Farro, a type of wheat, contains fiber, protein, iron, magnesium, zinc and B vitamins ― a great recipe for a healthy heart and immune system!


6 cloves garlic
1 1/2-inch ginger root, peeled and sliced
2 tablespoons honey
1/4 cup low-sodium soy sauce
1/2 cup low-sodium vegetable broth
1/4 cup apple cider vinegar
6 tablespoons canola oil, divided
1 1/2 cups farro, rinsed and drained
4 cups water
14 ounces lite extra-firm tofu
1 1/2 cups broccoli florets
2 medium carrots, sliced thinly lengthwise
1 1/2 cups cauliflower florets


  1. Blend together garlic, ginger root, honey, soy sauce, vegetable broth, apple cider vinegar and 4 tablespoons (1/4 cup) canola oil until smooth. Set aside.
  2. In a medium saucepan, combine farro and water over high heat. Stir, bring to a boil and then turn down heat. Cover and allow to simmer for 25 to 30 minutes.
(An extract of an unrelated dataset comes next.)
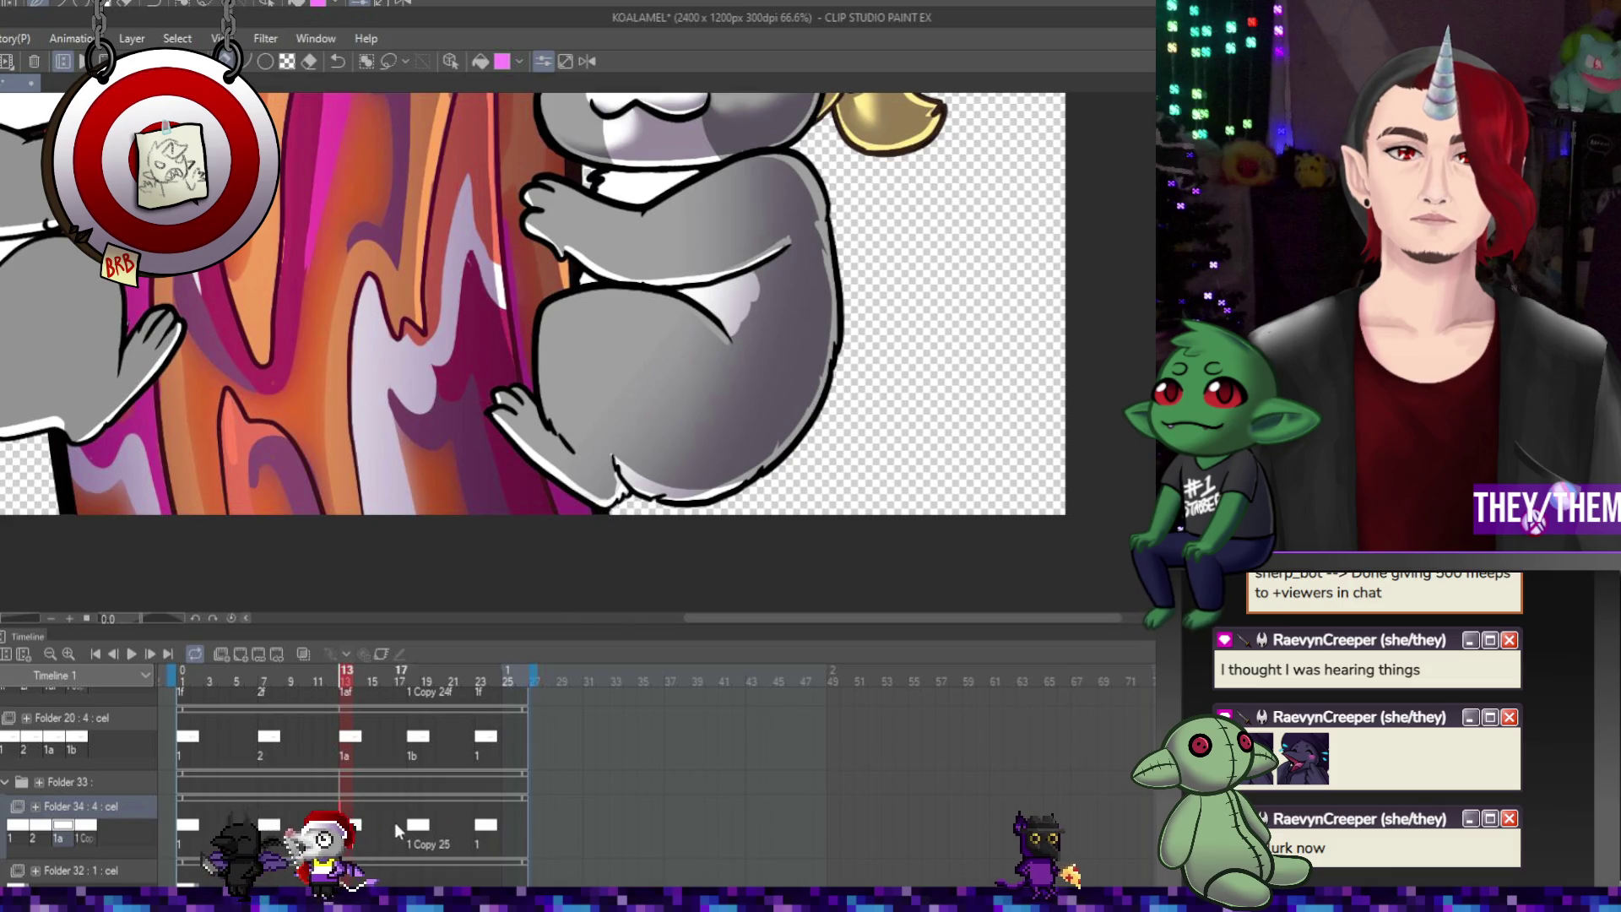
Replay the animation from frame 1, then stop it and check frames 18 and 13
{"action": "key", "text": "Home"}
Meanwhile, use paper towels (pressing) to remove water from tofu slices. Wait for several minutes and repeat. Then cut each tofu slice into 9 cubes.
  3. In a large skillet, heat remaining oil over medium heat. Add tofu and stir. Cook for 3 to 5 minutes or until lightly browned.
  4. Add broccoli, carrots and cauliflower to skillet with 1/4 cup sauce (made instep 1). Stir and cook for 3 to 5 minutes or until vegetables are crisp and tender. Add remaining sauce and cook for 1 minute or until heated through. Enjoy warm over farro.

Makes 6 servings

Recipe contains: wheat, soy

Carb choices per serving: 3

First Published: 08/20/2018
Last Reviewed: 08/20/2018

Tofu and Veggie Stir-Fry Recipe
Buy apple cider vinegar “with the mother” as you shop for your ingredients. Why? It contains live bacteria that helps to build a healthy gut!